Он раздражался, видя, как я целый день погружена в книги; им он приписывал мою угрюмость и плохое настроение. Если он замечал по вечерам свет под моей дверью, то уверял, что я порчу здоровье. Занятия представлялись ему неизбежным страданием ради того, чтобы добиться хорошего положения и не выйти замуж за фабричного. Но ему казалось странным то, что я люблю просиживать над книгами. Разве это жизнь в юном возрасте! Иногда он, кажется, думал, что я несчастна.
Перед родными и посетителями кафе он испытывал неловкость, почти стыд, что я в семнадцать лет еще не зарабатываю себе на жизнь; вокруг нас все девушки моего возраста работали в конторах, на заводах или помогали родителям за прилавком. Он боялся, как бы меня не сочли за лентяйку, а его — за гордеца. Словно извиняясь, говорил: «Ведь ее никто не заставлял, это у нее заложено с детства». Говорил, что я «хорошо занимаюсь», никогда — что я «хорошо работаю». Работать означало только работать руками.
Занятия для него не имели никакой связи с обыденной жизнью. Он мыл салат только один раз, и в нем часто попадались слизняки. И был возмущен, когда я, твердо усвоив в третьем классе правила гигиены, предложила мыть салат по нескольку раз. Однажды он был безмерно поражен, увидев, что я говорю по-английски с человеком, которого подвез на своем грузовике один из посетителей кафе. Он не мог поверить, что я выучила иностранный язык, не побывав в стране.
К этому времени у него стали появляться приступы гнева, редкие, но с каким-то особым озлоблением. С матерью меня связывали общие проблемы. Ежемесячные боли в животе, выбор бюстгальтеров, косметика. Она брала меня с собой за покупками в Руан, на улицу Больших Часов[10] и водила есть пирожные в Перье, где подавали маленькие вилочки. Она пыталась употреблять мои выражения: кретин, мастак и тому подобное.
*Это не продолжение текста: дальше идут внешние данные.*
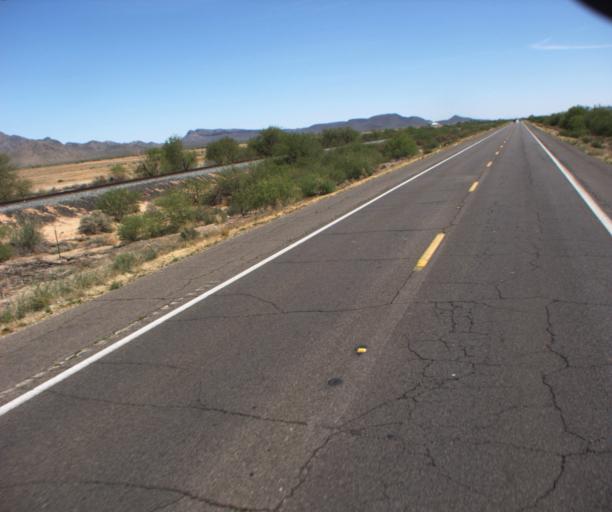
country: US
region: Arizona
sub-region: Maricopa County
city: Sun Lakes
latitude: 33.1663
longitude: -111.7885
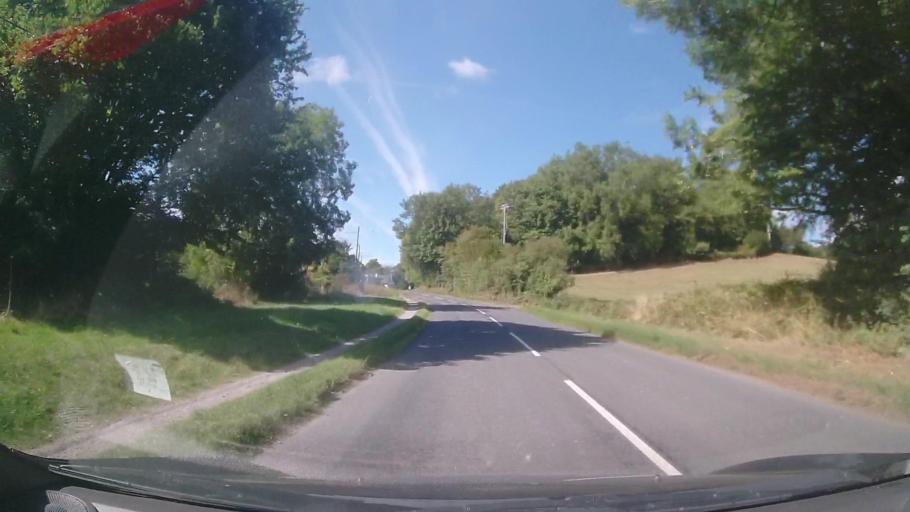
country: GB
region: Wales
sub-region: Sir Powys
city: Hay
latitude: 52.0838
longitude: -3.1459
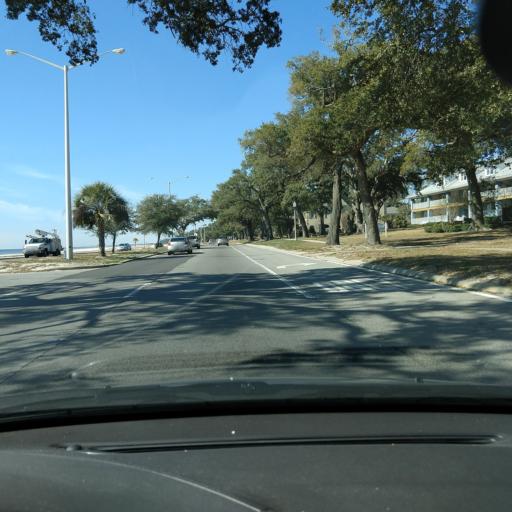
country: US
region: Mississippi
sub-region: Harrison County
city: Biloxi
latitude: 30.3948
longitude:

Мы прекрасно обходились без отца.
Спор за столом возникал из-за пустяков. Я считала, что всегда права, так как он не умеет спорить. Я делала ему замечания по поводу того, как он ест или говорит. Мне было бы стыдно упрекнуть его в том, что он не в состоянии отправить меня отдыхать во время каникул, но была уверена, что имею право изменить его манеры. Он, вероятно, предпочел бы иметь другую дочь.
Как-то заявил: «Книги и музыка нужны тебе. Мне они ни к чему, я обойдусь без них».
В остальном он, жил спокойно. Когда я возвращалась из школы, он сидел на кухне, у двери, выходившей в кафе, и читал «Пари-Норманди», сгорбившись и вытянув руки на столе по обе стороны газеты. Он поднимал голову: «А вот и ты, дочка».
— Ужасно хочу есть!
— Ну, это не страшно. Возьми чего-нибудь, поешь.
Он был рад, что может, по крайней мере, кормить меня. Мы неизменно говорили друг другу одни и те же слова, как когда-то давно, когда я была маленькая.
Мне казалось, что он больше ничего не может мне дать. Ни его высказывания, ни его мнения не годились на уроках французского языка, или филологии, или же в гостиных моих школьных подруг с диванами из красного бархата. Летом, через открытое окно моей комнаты, я слышала стук его лопаты, выравнивающей перевернутые пласты земли.
Я пишу, возможно, потому, что нам уже нечего было сказать друг другу.
Вместо развалин, которые мы застали, приехав в И..., в центре города теперь выросли небольшие дома кремового цвета с современными магазинами, которые освещались даже ночью. По субботам и воскресеньям вся молодежь округи болталась на центральных улицах или же смотрела телевизионные передачи в кафе. Женщины из нашего района набивали корзины провизией на воскресенье в больших центральных продовольственных магазинах. Мой отец, наконец, отштукатурил весь фасад дома и приладил неоновую вывеску в то время, как другие владельцы кафе, не отстающие от моды, снова восстанавливали нормандские фахверковые дома с ложными балками и вешали старинные фонари. Вечерами он сидел сгорбившись и подсчитывал выручку. «Давай им товар хоть бесплатно, все равно не идут». Каждый раз, когда в И... открывался новый магазин, отец отправлялся на велосипеде посмотреть на него.